#### [GOAL OF THE EXERCISE]
Looking at the entries, say how many lines contain the string "medicinales". Offer nothing besides the number.

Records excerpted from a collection

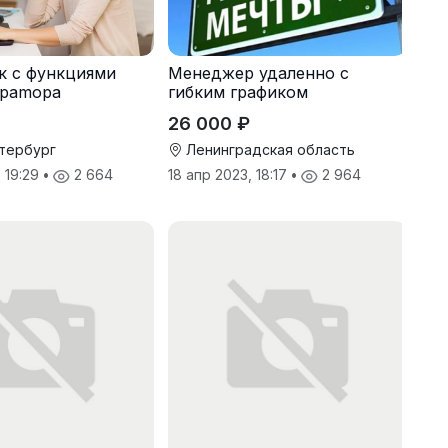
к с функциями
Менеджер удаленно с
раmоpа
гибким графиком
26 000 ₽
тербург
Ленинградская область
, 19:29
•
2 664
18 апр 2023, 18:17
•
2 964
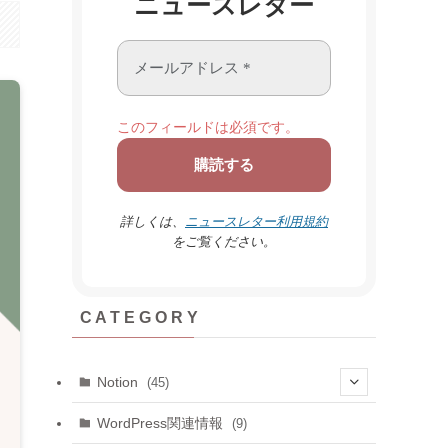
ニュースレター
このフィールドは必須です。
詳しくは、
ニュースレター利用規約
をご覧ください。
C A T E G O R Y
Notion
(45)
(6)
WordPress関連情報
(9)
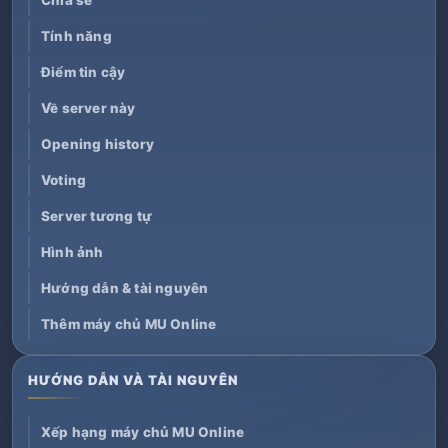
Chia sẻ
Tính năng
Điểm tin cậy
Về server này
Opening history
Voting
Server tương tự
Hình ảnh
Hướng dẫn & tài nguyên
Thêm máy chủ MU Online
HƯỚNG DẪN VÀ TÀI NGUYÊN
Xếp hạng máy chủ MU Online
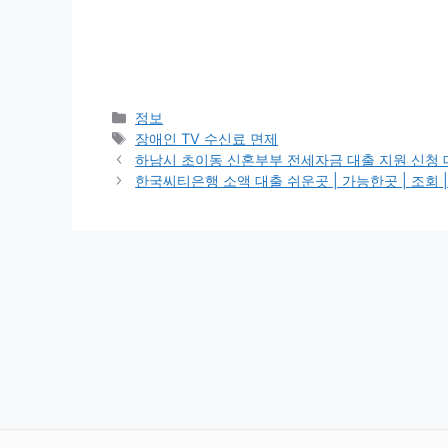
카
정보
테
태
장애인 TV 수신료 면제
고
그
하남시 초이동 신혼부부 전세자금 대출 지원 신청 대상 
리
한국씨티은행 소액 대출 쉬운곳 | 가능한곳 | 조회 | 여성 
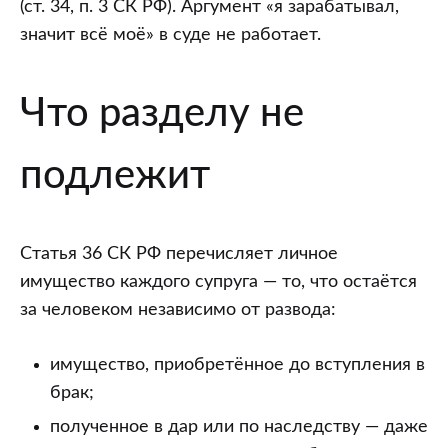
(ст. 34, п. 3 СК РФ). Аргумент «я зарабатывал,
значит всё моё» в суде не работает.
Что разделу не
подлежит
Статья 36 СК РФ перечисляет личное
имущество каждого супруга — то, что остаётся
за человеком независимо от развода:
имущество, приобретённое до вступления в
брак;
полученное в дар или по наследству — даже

...

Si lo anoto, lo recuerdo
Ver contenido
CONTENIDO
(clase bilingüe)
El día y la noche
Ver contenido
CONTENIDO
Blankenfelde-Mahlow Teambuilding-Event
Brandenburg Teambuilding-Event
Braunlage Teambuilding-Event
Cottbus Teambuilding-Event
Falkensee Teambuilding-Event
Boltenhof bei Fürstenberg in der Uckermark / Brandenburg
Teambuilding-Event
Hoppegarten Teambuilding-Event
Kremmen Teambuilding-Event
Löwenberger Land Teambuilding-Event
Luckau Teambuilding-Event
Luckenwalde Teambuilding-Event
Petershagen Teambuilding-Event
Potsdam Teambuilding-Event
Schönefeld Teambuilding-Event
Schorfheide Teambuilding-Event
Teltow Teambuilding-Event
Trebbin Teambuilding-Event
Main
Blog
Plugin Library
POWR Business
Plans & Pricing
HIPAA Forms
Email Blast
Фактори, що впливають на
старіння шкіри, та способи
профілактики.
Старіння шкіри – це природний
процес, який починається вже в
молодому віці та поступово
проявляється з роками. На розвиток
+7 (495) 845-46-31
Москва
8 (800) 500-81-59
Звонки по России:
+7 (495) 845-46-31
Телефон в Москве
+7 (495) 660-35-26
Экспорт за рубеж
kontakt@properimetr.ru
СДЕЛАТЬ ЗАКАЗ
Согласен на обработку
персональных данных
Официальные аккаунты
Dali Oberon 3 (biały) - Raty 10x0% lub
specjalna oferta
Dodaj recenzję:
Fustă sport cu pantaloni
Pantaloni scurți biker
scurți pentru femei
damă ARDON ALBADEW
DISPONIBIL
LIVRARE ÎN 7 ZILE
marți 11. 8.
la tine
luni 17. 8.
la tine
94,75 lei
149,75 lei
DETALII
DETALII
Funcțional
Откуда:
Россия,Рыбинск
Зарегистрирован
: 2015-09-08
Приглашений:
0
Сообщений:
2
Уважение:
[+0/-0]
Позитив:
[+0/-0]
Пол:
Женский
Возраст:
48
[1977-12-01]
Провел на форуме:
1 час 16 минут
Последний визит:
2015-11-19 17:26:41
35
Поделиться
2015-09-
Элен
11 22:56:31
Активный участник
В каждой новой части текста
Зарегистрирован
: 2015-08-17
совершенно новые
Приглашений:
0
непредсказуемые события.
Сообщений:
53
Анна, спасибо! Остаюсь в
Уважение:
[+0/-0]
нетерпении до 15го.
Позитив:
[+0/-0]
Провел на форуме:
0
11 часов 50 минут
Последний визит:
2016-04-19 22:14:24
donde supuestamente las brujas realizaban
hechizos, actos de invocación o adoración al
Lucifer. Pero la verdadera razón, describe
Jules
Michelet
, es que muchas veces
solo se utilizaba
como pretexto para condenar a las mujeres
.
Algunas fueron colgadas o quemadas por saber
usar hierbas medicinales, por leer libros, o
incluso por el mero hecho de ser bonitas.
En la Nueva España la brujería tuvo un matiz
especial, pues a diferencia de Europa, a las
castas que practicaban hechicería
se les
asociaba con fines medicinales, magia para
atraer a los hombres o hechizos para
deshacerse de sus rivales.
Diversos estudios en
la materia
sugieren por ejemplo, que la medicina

* * *

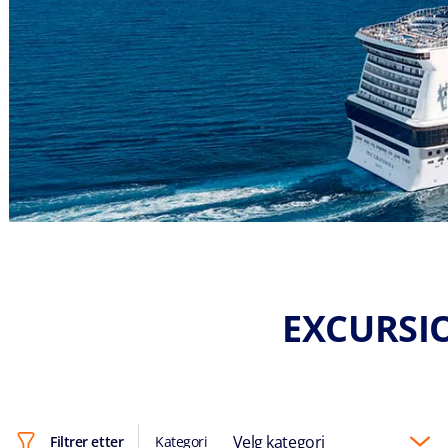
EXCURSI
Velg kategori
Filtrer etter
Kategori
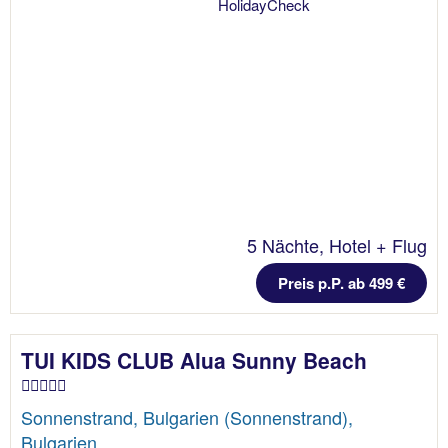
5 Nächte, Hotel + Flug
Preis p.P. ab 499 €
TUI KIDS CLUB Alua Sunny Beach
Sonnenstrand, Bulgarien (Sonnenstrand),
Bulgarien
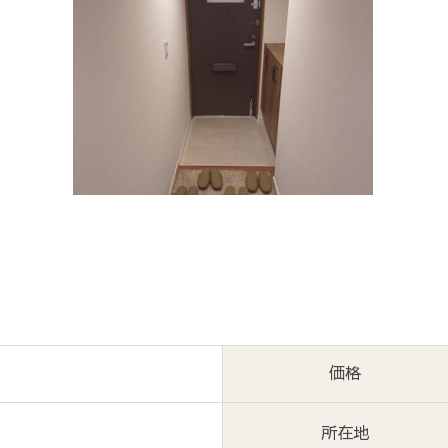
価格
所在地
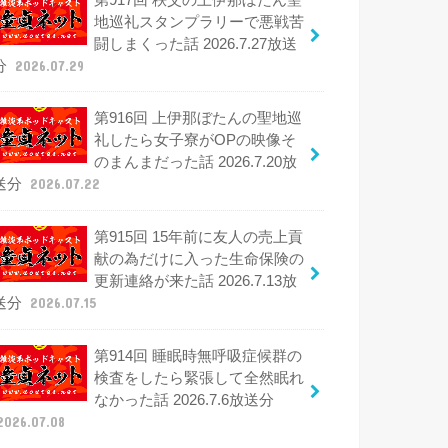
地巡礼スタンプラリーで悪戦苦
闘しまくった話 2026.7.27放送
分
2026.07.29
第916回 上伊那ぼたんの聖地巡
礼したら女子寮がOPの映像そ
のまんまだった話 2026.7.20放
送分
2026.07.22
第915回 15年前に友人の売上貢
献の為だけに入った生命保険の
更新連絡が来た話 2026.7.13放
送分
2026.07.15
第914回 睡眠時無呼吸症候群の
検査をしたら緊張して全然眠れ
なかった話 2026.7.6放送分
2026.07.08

#### [SOLUTION TO THIS PROBLEM]
2